What Is It
An essential mineral required by every cell in the body, zinc is concentrated in the muscles, bones, skin, kidneys, liver, pancreas, eyes, and in men, the prostate. It is plentiful in drinking water and in some foods, including meat. Because your body does not produce zinc, it depends on external sources for its supply.
What Does It Do
Zinc plays a critical role in hundreds of body processes, from cell growth to sexual maturation and immunity, even for taste and smell. Consequently, everyone who takes a daily multivitamin and mineral supplement should be certain that it contains zinc. Individual supplements are also available for specific complaints.
- Fights colds, flu, other infections.
- Treats a wide range of chronic ailments, from rheumatoid arthritis and underactive thyroid to fibromyalgia and osteoporosis.
- Heals skin ailments and aids digestive complaints.
- May boost fertility, build healthy hair, and diminish ringing in ears.
Necessary for the proper functioning of the immune system, zinc helps to protect the body against colds, flu, conjunctivitis, and other infections. In a study of 100 people in the initial stages of a cold, those who sucked on zinc lozenges every couple of hours recovered from their illness about three days earlier than those who sucked on a placebo lozenges. Zinc lozenges may also speed the healing of canker sores and sore throat. Taken in pill form, zinc may aid in treating more serious illnesses, such as rheumatoid arthritis, lupus, fibromyalgia, and possibly multiple sclerosis, as well as other conditions, such as AIDS, which are associated with an improperly functioning immune system.
Zinc exerts beneficial effects on various hormones, including the sex and thyroid hormones. It shows promise for enhancing fertility in both women and men. Zinc may also shrink an enlarged prostate. In addition, it may be effective for those with an underactive thyroid and, because it improves insulin levels, it may help people with diabetes.
Because zinc affects so many body systems, it has many other uses. It stimulates the healing of wounds and skin irritations, making it useful for acne, burns, eczema, psoriasis, and rosacea, and promotes the health of the hair and scalp. Zinc has also been shown to slow vision loss in people with macular degeneration, a common cause of blindness in those over age 50.And in a recent Japanese study, tinnitus (ringing in the ears) improved with zinc supplementation.
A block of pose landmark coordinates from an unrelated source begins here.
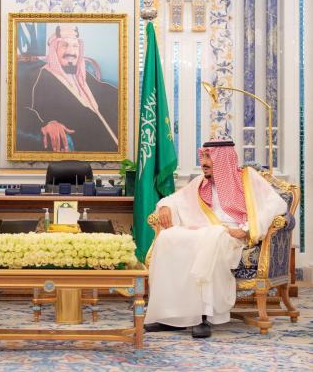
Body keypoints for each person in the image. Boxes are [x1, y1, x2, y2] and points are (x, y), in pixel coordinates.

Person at [143, 140, 287, 338]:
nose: (203, 162)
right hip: (204, 232)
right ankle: (172, 317)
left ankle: (203, 316)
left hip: (232, 236)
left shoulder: (247, 178)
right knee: (168, 237)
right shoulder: (200, 183)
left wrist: (246, 230)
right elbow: (175, 199)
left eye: (208, 157)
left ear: (223, 158)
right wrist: (165, 207)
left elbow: (275, 205)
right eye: (202, 157)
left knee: (210, 238)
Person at [16, 25, 119, 152]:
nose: (71, 51)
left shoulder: (82, 75)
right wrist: (46, 124)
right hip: (83, 149)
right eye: (64, 45)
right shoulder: (40, 77)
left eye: (75, 46)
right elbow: (21, 108)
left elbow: (104, 92)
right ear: (54, 51)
Zinc may also be useful for osteoporosis, hemorrhoids, inflammatory bowel disease, and ulcers.
How Much You Need
The RDA for zinc is 12 mg for women and 15 mg for men daily. Higher doses are usually reserved for specific complaints.
If You Get Too Little:
Severe zinc deficiency is rare in the United States, but a mild zinc deficiency can lead to poor wound healing, more colds and flu, a muted sense of taste and smell, and skin problems such as acne, eczema, and psoriasis. It can result in impaired blood sugar tolerance (and an increased diabetes risk) and a low sperm count.
If You Get Too Much:
Long-term use of more than 100 mg a day has been shown to impair immunity and lower the level of HDL ("GOOD") cholesterol. One study reported a connection between excess zinc and Alzheimer's, though evidence is scant. Larger doses (more than 200 mg a day) can cause nausea, vomiting, and diarrhea.
How To Take It
The usual dosage is 30 mg once a day. Taking zinc for longer than a month may interfere with copper absorption, so add 2 mg of copper for every 30 mg of zinc. For shout-term use (cold or flu), use zinc lozenges every two to four hours for a week; don't exceed 150mg a day.
Guidelines For Use:
Take zinc an hour before or two hours after a meal; if it causes stomach upset, have it with a low-fiber food. If you also use iron supplements, do not take them at the same time as zinc. Take zinc at least two hours after taking antibiotics.
When looking for foods rich in zinc, think protein. It's abundant in beef, pork, liver, poultry (especially dark meat), eggs, and seafood (especially oysters).Cheese, beans, nuts, and wheat germ are other good sources, but the zinc in these foods is less easily absorbed than the zinc in meat.
- Zinc may be especially beneficial for older people who are often deficient in this mineral, according to a recent study of 118 elderly but relatively healthy nursing home residents in Rome, Italy. Those given 25 mg of zinc daily for three months showed improved immune systems. Experts think zinc may revitalize the thymus gland, which manufactures immune cells.
- Studies show that exercisers lose zinc in perspiration and urine. That may be one reason why, although moderate exercise boosts immunity, long bouts of intense exercise are linked with lowered immunity.
Don't take too much zinc: More than 100 mg daily can, over the long term, impair immunity. It can also interfere with copper absorption, leading to anemia.